At 02:25 PM 6/17/00 -0400, Tim May wrote:
>problems. It's easy enough for me to buy a 20-pound sack of cat food 
>when I need it. Ditto for fertilizer. Internet startups like Pet.com 
>and Garden.com will have a tough row to hoe, I think.
>
>--Tim May

The net provides more options than meatspace for conventional purchases.
20 lbs of cat food is common  --but try finding pound-size containers of
goldfish food at bricks & mortars.  Or esoteric cat foods. Or books the big
chains don't carry.  Or music the local chains have never heard of.  If
garden.com has stuff my local home depot doesn't, there will be value to me
in checking their inventory if I'm looking for exotics.

Its like Burpee's mail order, only more convenient to collect and search.
(PS, I wrote this before reading Bill's reference..) 

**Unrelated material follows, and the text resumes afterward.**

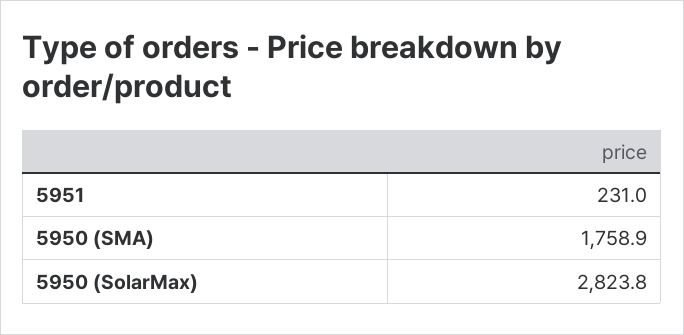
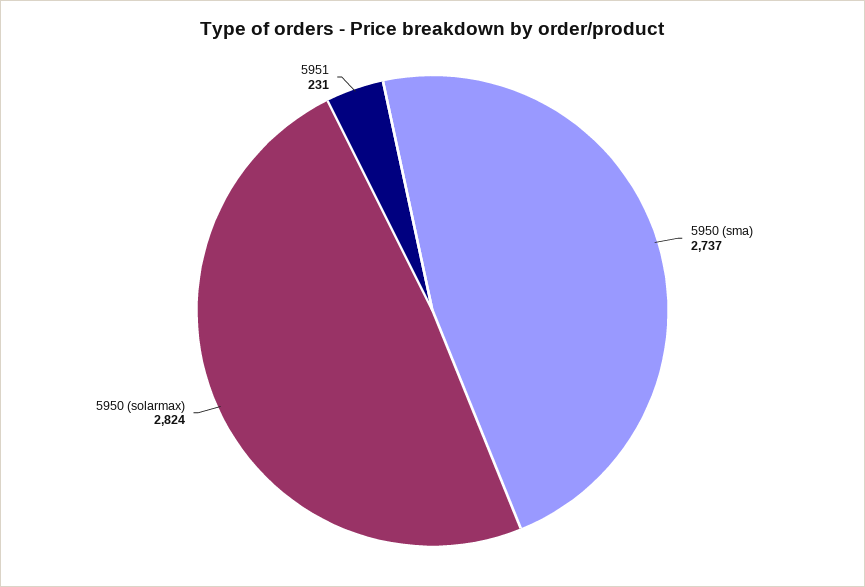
5950 (SMA): 1758.9 -> 2737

Saves time and petrol.  And comparing prices is easier; shopbots will make
this faster if you can trust your bot.   The folks who invest in amazon.com
(*other* than those who use the market like a ponzi scheme) must be expecting
that either people will buy from them in the future even if their prices
rise, or that bricks & mortars will drop their prices to compete, or
that a future amazon.com that can only sell exotics will still be profitable.
Precisely because of the convenience/diversity aspects I think this
is reasonable.  

Amazon predates the dotcomipofrenzy.  As such it faced no competition
at first and was so massive and complete it dominated.  Recent dot coms
come into an environment where other people are doing the same with hardly
any differences.  In fact, current dotcoms selling only static bits (e.g.,
ebooks, music) come into the 'gnutella' or 'post-napster' environment.

(BTW you can use the altavista text-only search interface, if you
don't like ads, or you can write your own HTML to use their engine.)